Things were desperate for David in Psalm 18. His situation was deathly.
The cords of death encompassed me;
The torrents of destruction assailed me;
the cords of Sheol entangled me;
The snares of death confronted me.
In David’s case, the cords and snares were reaching up from below the ground trying to drag him down. His song praises God for delivering him, for cutting the cords and keeping him alive.
In another psalm David wrote about someone else who would defeat death by going through it. Peter preached this connection on the day of Pentecost.
this Jesus, delivered up according to the definite plan and foreknowledge of God, you crucified and killed by the hands of lawless men. God raised him up, loosing the pangs of death, because it was not possible for him to be held by it. For David says concerning him, … you will not abandon my soul to Hades, or let your Holy One see corruption. (Acts 2:23-25, 27)

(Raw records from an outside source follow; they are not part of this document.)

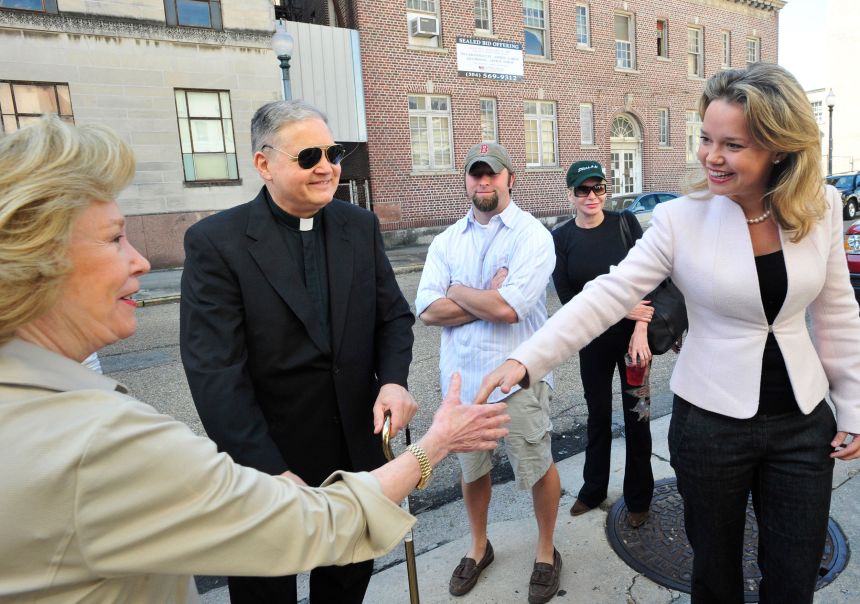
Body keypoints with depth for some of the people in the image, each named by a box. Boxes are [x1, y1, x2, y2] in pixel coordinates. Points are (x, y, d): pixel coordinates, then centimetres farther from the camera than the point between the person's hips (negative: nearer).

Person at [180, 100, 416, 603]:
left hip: (357, 450, 4)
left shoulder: (362, 226, -1)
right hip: (267, 455, -3)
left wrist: (394, 379, -17)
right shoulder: (215, 242, -15)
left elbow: (394, 315, 3)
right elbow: (216, 373, -19)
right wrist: (271, 471, -23)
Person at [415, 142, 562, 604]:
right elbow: (427, 311, -7)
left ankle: (546, 551, 40)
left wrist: (457, 291, -8)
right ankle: (479, 546, 47)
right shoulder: (447, 240, 5)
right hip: (461, 376, 5)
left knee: (538, 470, 13)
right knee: (471, 470, 21)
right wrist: (489, 299, -15)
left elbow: (508, 308, -22)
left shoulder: (532, 234, -9)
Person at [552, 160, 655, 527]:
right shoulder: (561, 239, -5)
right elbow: (568, 299, -8)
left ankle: (638, 498, 31)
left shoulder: (626, 223, -6)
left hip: (634, 334, -1)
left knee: (636, 415, 9)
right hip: (594, 339, 1)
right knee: (598, 414, 15)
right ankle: (593, 490, 37)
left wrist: (640, 330, -19)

The word translated “pangs” in “pangs of death” usually refers to birth pains, to the anguish pre-accomplishment. But in the Septuagint the Greek word translates “cords,” and “cords of death/pangs of death” is only found in Psalm 18 and Acts 2. Peter’s actual quote, “For David says,” is from Psalm 16.
This is the marrow of our meal: it was not possible for Jesus to be tied down by death. God is not just the one who delivers from death, God is the one who defeats death. And for all of us in Christ, the same is true for us.